Whereas Ray’s films find virtue in lives led close to nature, Majumder focuses on the cruelty and ignorant fear of peasants, egged on by quasi- religious propaganda, who guard the little power they have by scapegoating a tender soul trapped in a defective body. And Majumder doesn’t turn away out of delicacy. He holds on to these terrifying shots of the Pariah’s suffering far longer than is comfortable. With an unrelenting determination to show the pain and degradation inflicted on the helpless and sorrowful by the ignorant and arrogant, he won’t let us get away. No romantic view of the sensitivity found in nature’s children will survive his insistent gaze. You can’t cut away from this depravity. These tillers of the soil are also killers of the soul. And pain is pain. I remember that much of the Cannes audience for IRREVERSIBLE scurried for the exits after the Monica Bellucci rape scene, thereby missing the deep ethical reason for watching it. Epic films such as PARIAH show us that the victims of human atrocity don’t have the same luxury. They can’t walk out or walk away.

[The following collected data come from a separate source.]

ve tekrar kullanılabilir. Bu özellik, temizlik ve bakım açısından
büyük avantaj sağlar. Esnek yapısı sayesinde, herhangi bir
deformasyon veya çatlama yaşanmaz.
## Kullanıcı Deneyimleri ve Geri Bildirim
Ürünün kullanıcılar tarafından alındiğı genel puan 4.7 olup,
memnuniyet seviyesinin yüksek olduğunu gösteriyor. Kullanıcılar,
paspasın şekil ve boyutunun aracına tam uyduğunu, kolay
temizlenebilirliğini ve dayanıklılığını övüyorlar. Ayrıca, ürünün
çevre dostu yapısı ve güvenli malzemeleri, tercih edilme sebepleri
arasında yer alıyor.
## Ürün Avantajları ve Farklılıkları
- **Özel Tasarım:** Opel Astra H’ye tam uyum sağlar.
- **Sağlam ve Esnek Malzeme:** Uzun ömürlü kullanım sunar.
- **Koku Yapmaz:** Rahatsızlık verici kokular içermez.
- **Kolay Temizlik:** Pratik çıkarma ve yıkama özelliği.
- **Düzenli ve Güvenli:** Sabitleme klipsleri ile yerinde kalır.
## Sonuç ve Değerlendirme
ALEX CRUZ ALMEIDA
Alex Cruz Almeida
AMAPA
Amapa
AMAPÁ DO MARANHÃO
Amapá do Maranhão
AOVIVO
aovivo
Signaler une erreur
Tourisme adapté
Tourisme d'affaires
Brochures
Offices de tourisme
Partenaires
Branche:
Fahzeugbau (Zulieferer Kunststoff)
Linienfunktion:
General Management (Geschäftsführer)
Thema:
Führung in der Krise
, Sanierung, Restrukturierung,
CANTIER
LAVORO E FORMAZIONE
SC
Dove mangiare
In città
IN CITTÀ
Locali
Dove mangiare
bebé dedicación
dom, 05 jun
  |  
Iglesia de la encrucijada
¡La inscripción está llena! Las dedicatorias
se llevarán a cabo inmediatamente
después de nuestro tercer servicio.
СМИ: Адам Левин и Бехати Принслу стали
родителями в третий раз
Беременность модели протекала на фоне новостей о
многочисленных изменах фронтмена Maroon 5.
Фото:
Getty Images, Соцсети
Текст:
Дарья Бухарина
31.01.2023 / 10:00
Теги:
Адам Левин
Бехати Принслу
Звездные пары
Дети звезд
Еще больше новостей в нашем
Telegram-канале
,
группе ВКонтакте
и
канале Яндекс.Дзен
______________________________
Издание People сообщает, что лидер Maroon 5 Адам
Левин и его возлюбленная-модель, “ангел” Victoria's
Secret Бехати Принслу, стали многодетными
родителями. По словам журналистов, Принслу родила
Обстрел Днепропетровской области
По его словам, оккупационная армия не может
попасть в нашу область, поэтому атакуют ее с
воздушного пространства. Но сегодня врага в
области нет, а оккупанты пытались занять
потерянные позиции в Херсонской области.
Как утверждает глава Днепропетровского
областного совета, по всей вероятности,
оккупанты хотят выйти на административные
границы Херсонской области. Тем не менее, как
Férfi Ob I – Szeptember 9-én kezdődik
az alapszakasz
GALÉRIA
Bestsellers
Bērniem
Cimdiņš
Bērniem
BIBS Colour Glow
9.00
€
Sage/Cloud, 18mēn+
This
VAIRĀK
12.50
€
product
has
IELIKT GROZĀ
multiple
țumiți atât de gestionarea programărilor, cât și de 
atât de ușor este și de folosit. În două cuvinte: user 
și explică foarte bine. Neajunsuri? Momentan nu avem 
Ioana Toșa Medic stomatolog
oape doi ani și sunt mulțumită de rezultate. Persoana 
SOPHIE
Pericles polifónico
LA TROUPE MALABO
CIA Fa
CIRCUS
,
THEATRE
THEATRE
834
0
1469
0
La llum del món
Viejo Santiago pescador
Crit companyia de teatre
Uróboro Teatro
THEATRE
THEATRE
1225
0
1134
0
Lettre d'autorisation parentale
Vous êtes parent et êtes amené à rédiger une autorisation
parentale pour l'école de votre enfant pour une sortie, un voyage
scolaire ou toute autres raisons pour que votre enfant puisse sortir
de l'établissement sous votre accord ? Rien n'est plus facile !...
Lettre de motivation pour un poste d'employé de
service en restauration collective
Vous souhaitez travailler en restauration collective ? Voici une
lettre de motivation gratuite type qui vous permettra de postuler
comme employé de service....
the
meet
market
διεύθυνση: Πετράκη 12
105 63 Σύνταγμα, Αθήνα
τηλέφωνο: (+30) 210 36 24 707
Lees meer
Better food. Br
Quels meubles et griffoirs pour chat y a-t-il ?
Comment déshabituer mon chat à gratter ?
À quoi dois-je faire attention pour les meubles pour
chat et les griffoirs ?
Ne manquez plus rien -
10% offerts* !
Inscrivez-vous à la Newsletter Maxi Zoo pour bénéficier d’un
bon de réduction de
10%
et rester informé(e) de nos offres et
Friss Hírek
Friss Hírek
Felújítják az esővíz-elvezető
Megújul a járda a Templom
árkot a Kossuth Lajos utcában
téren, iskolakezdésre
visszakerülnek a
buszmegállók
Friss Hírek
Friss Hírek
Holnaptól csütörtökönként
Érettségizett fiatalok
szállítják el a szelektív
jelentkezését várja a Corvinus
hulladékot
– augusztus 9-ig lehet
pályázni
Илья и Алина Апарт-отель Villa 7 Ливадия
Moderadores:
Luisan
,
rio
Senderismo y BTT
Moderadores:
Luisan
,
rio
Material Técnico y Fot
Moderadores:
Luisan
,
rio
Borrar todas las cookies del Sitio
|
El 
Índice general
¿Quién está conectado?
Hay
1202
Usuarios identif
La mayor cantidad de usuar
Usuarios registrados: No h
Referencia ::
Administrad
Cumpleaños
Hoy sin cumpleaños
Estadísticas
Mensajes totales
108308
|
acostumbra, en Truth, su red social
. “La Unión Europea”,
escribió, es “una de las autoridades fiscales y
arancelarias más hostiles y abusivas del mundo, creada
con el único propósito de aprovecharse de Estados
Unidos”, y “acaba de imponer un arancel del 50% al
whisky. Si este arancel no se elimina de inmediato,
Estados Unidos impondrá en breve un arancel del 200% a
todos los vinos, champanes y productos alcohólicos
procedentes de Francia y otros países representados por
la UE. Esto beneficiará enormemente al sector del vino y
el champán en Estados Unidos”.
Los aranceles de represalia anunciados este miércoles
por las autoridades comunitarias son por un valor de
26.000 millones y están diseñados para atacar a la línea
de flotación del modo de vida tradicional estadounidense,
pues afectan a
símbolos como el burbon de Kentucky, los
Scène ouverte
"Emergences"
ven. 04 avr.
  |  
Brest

In October ARID CUT, the first feature in my trilogy of dramatic feature films, epic in the way I’ve been talking about, had its World Premiere in the Mill Valley Film Festival. Interlocking personal stories concerning the lives of homeless and houseless people will continue in multiple locations on the road from California to Nevada. Statistics I’ve seen estimate that about a third of those in that category are likely to be afflicted with drugs or alcohol. Another third suffer from mental illness. The characters in the NOMAD TRILOGY are the 70 percent, more or less, likely to look much like you or me. Lost a job, their house, faith in the system. They may operate on either side of the law. Young lovers are out on the road on a personal quest. Wildcat construction workers are looking for work. An RV of meth dealers are trying to get out of that business before they get caught in it.
Could we do better off the grid and away from credit card compulsion? All of us feel, to varying degrees, that our society has betrayed its original values. The fact that money and power are money and power, go together and always have, is not news. Both with and without the other, they now seem “the way of things” rather than a temporary aberration of human cupidity. When political campaigns are not only determined by, but advertised as, the measure of a candidate’s valor, when exorbitant fees for TV ads are the measure of ardor and passion for a cause: when TV networks say they are seeking “truth” when everyone knows they’re in the business of making profits for investors, when religion has taken a much to be thanked for back seat to scientific wonder at the miracles of the universe, but then replaced by the dark arts of party politics and lobbying, the missionary practice for a rapidly growing secular hierarchy of corporate profiteering, we start to wonder. Is there a better way? Do we have to leave society as it has become, in order to find a way of living based on what it still might be? Questions like these are embodied in the NOMAD TRILOGY as it watches people and what they do, cut loose from the America we know, looking for a country we do not yet know how to find.
ARID CUT, the first in the series, produced with lunch money and three stick of licorice has just had its World Premiere at the Mill Valley Film Festival. CENTER DIVIDE is in production, and the last film YONDER is cooking.